- _RECORDS FOR THIS TASK_
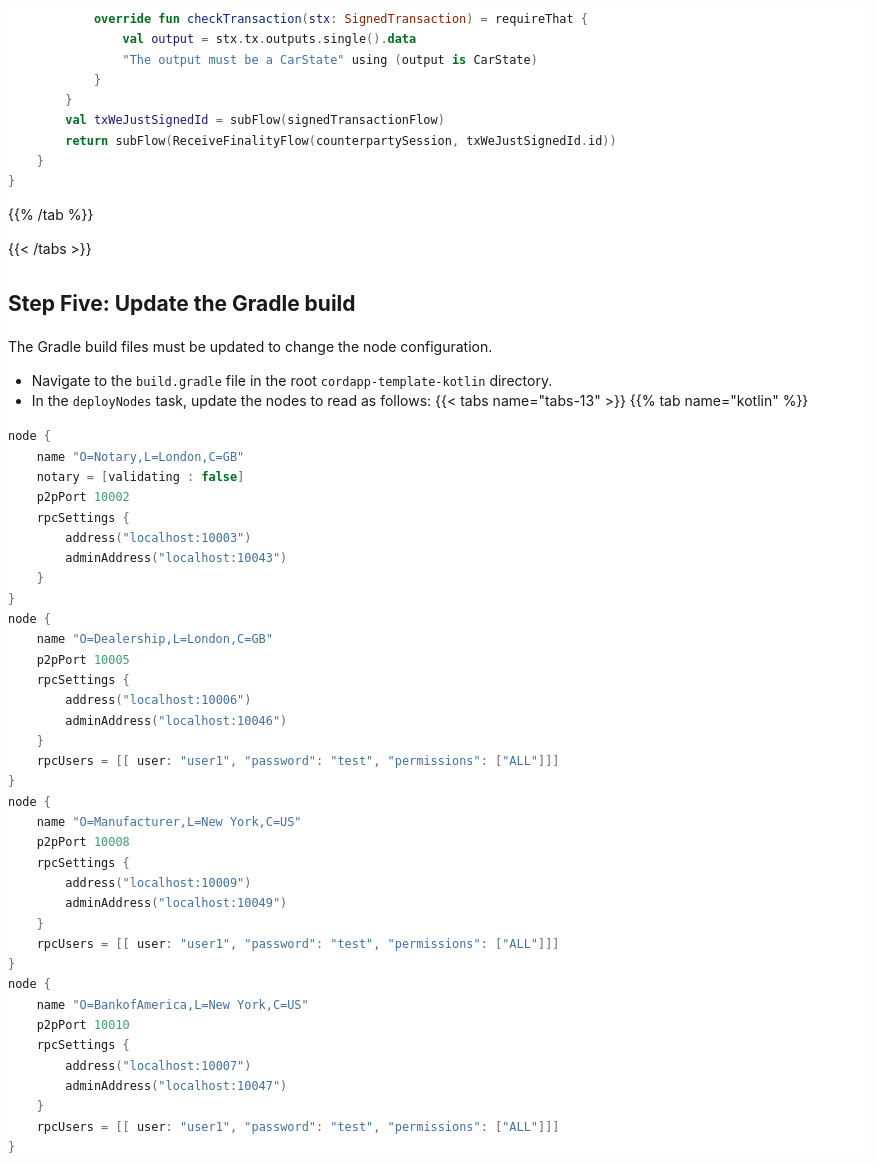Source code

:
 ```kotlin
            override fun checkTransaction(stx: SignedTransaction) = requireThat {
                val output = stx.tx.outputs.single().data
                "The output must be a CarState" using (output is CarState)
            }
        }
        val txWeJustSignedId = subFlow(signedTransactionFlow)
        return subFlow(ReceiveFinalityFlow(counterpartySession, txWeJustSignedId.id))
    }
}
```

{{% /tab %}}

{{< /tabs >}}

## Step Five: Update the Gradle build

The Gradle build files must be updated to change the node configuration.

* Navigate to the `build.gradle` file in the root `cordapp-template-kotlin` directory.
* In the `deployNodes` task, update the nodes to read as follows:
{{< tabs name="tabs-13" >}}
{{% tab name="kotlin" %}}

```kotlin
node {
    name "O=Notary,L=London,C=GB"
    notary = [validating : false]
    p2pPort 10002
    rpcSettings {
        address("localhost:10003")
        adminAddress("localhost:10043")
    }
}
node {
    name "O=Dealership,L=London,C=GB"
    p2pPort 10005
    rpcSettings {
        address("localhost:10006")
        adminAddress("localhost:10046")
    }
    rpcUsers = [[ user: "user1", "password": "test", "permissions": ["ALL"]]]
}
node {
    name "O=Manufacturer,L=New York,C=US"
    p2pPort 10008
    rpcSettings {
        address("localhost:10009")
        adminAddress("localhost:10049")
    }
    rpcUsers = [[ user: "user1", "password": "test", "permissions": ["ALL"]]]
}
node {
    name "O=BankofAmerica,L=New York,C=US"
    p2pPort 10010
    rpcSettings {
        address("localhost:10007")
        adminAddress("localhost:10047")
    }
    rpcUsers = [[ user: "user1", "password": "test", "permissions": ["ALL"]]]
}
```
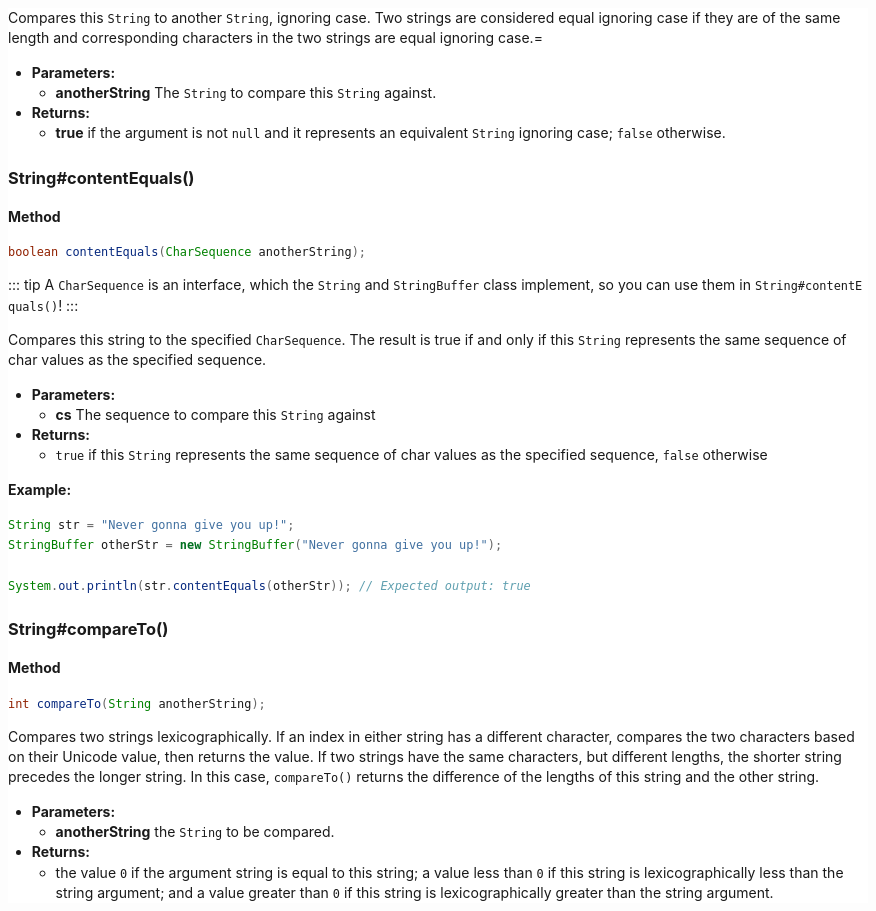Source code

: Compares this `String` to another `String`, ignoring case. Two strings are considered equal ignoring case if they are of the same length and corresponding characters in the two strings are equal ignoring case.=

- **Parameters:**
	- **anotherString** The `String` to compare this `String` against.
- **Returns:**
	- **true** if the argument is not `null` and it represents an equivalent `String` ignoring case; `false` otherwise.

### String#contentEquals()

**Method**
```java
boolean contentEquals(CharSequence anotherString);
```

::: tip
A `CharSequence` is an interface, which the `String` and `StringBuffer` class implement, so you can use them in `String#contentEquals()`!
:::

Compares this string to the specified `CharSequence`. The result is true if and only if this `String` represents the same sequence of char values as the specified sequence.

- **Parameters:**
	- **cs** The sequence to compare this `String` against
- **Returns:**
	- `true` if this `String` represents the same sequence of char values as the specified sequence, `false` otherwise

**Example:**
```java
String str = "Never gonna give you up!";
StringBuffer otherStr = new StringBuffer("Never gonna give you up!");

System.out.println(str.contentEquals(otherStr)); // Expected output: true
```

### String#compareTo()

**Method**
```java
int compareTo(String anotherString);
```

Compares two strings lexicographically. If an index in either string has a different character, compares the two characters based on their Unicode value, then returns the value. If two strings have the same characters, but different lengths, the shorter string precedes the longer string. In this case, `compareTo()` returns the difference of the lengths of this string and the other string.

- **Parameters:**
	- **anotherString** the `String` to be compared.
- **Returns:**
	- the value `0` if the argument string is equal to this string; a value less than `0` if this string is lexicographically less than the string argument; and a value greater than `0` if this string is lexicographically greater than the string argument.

- _WHAT TO PRODUCE_
Which lines of the data hold the string "localhost"? Return each of them.

- _WRITTEN ANSWER_
        address("localhost:10003")
        adminAddress("localhost:10043")
        address("localhost:10006")
        adminAddress("localhost:10046")
        address("localhost:10009")
        adminAddress("localhost:10049")
        address("localhost:10007")
        adminAddress("localhost:10047")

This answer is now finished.